### Problem description
Present as a numbered list, omitting blank lines, the portion of the rows that begins with the line containing "Headend Uydu Sistemi Nedir EN" and ends with the line containing "Doctor of Occupational", both included. Exclude the pictures from the answer.

(Dataset records)
Content starts

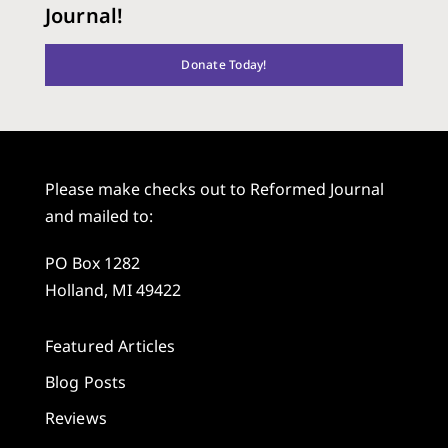
Journal!
Donate Today!
Please make checks out to Reformed Journal
and mailed to:
PO Box 1282
Holland, MI 49422
Featured Articles
Blog Posts
Reviews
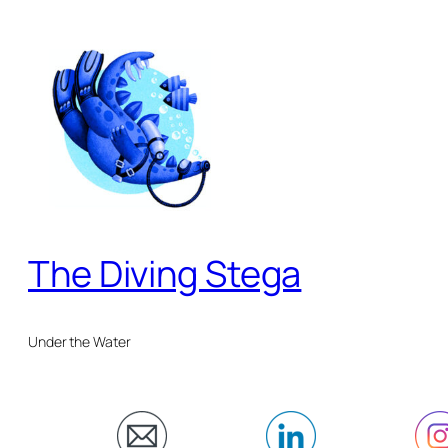
Skip
to
content
The Diving Stega
Under the Water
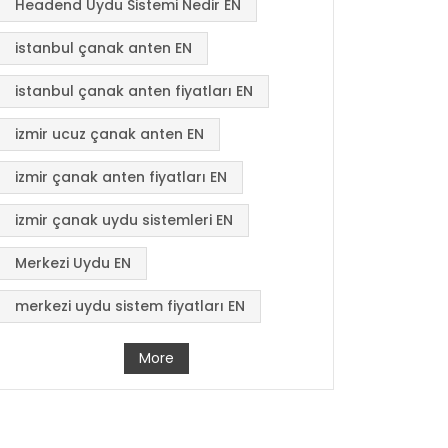
Headend Uydu Sistemi Nedir EN
istanbul çanak anten EN
istanbul çanak anten fiyatları EN
izmir ucuz çanak anten EN
izmir çanak anten fiyatları EN
izmir çanak uydu sistemleri EN
Merkezi Uydu EN
merkezi uydu sistem fiyatları EN
More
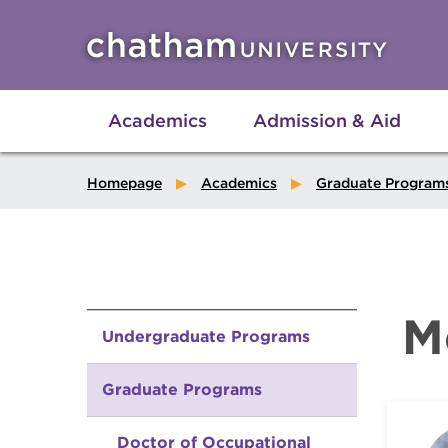
Skip to main site navigation
Skip to main content
Academics
Admission & Aid
Homepage
Academics
Graduate Program
M
Undergraduate Programs
Graduate Programs
Doctor of Occupational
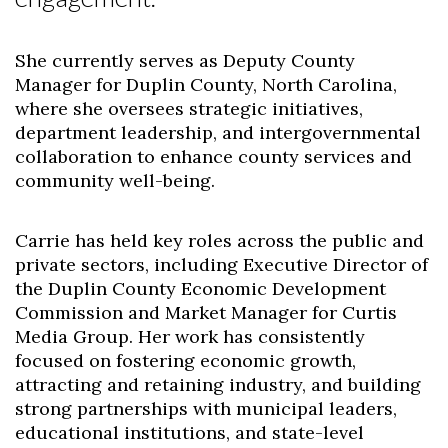
She currently serves as Deputy County
Manager for Duplin County, North Carolina,
where she oversees strategic initiatives,
department leadership, and intergovernmental
collaboration to enhance county services and
community well-being.
Carrie has held key roles across the public and
private sectors, including Executive Director of
the Duplin County Economic Development
Commission and Market Manager for Curtis
Media Group. Her work has consistently
focused on fostering economic growth,
attracting and retaining industry, and building
strong partnerships with municipal leaders,
educational institutions, and state-level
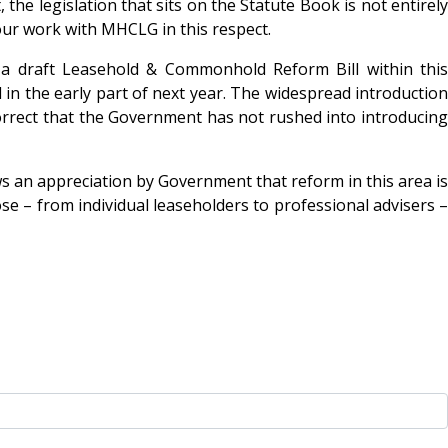
the legislation that sits on the Statute Book is not entirely
our work with MHCLG in this respect.
 a draft Leasehold & Commonhold Reform Bill within this
n the early part of next year. The widespread introduction
orrect that the Government has not rushed into introducing
s an appreciation by Government that reform in this area is
se – from individual leaseholders to professional advisers –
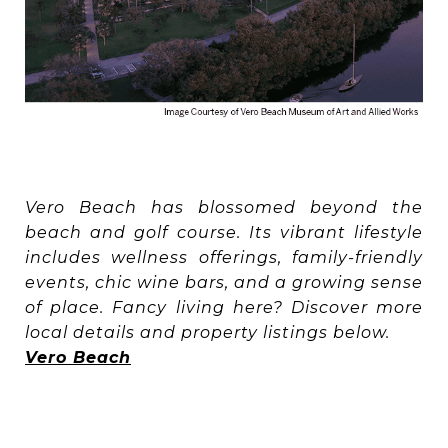
Vero Beach has blossomed beyond the
beach and golf course. Its vibrant lifestyle
includes wellness offerings, family-friendly
events, chic wine bars, and a growing sense
of place. Fancy living here? Discover more
local details and property listings below.
Vero Beach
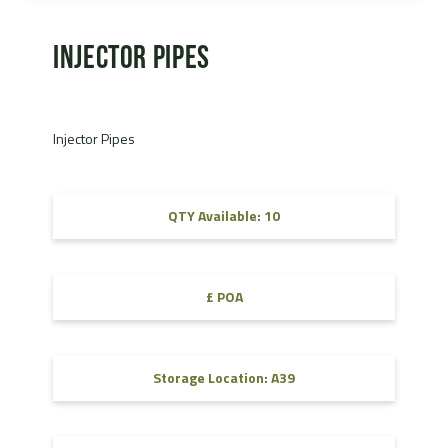
Injector Pipes
Injector Pipes
QTY Available: 10
£ POA
Storage Location: A39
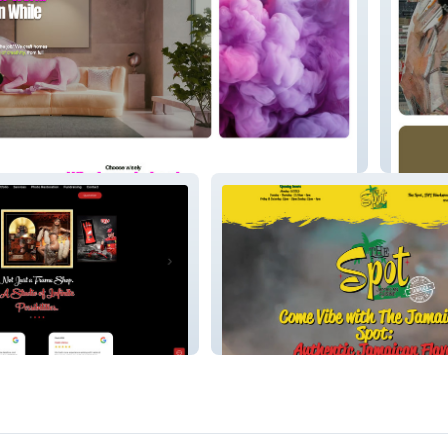
erties Ltd
Legends
The Spot - Landing page -
t
Restaurant - Wix studio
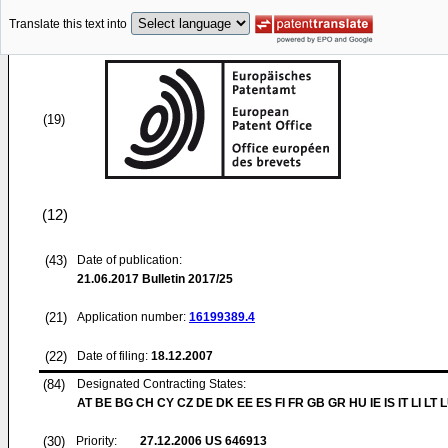
Translate this text into
(19)
(12)
(43)
Date of publication:
21.06.2017
Bulletin 2017/25
(21)
Application number:
16199389.4
(22)
Date of filing:
18.12.2007
(84)
Designated Contracting States:
AT BE BG CH CY CZ DE DK EE ES FI FR GB GR HU IE IS IT LI LT 
(30)
Priority:
27.12.2006
US 646913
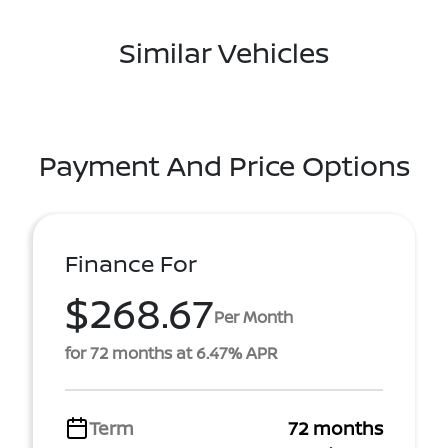
Similar Vehicles
Payment And Price Options
Finance For
$268.67
Per Month
for 72 months at 6.47% APR
Term
72 months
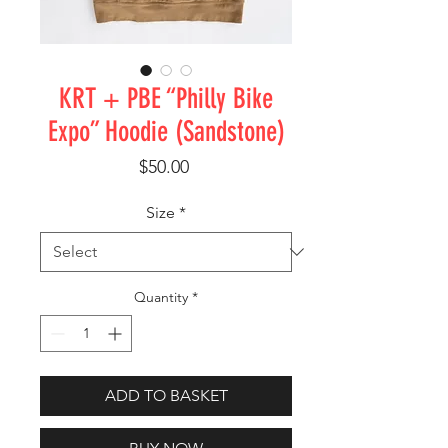
KRT + PBE “Philly Bike
Expo” Hoodie (Sandstone)
Price
$50.00
Size
*
Quantity
*
ADD TO BASKET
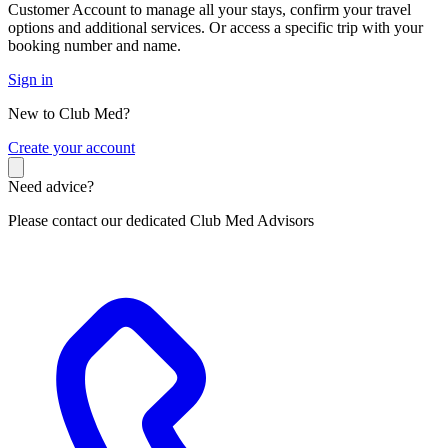
Customer Account to manage all your stays, confirm your travel
options and additional services. Or access a specific trip with your
booking number and name.
Sign in
New to Club Med?
C
reate your account
Need advice?
Please contact our dedicated Club Med Advisors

Content ends

### Answer section
1. Headend Uydu Sistemi Nedir EN
2. istanbul çanak anten EN
3. istanbul çanak anten fiyatları EN
4. izmir ucuz çanak anten EN
5. izmir çanak anten fiyatları EN
6. izmir çanak uydu sistemleri EN
7. Merkezi Uydu EN
8. merkezi uydu sistem fiyatları EN
9. More
10. Skip to main site navigation
11. Skip to main content
12. Academics
13. Admission & Aid
14. Homepage
15. Academics
16. Graduate Program
17. M
18. Undergraduate Programs
19. Graduate Programs
20. Doctor of Occupational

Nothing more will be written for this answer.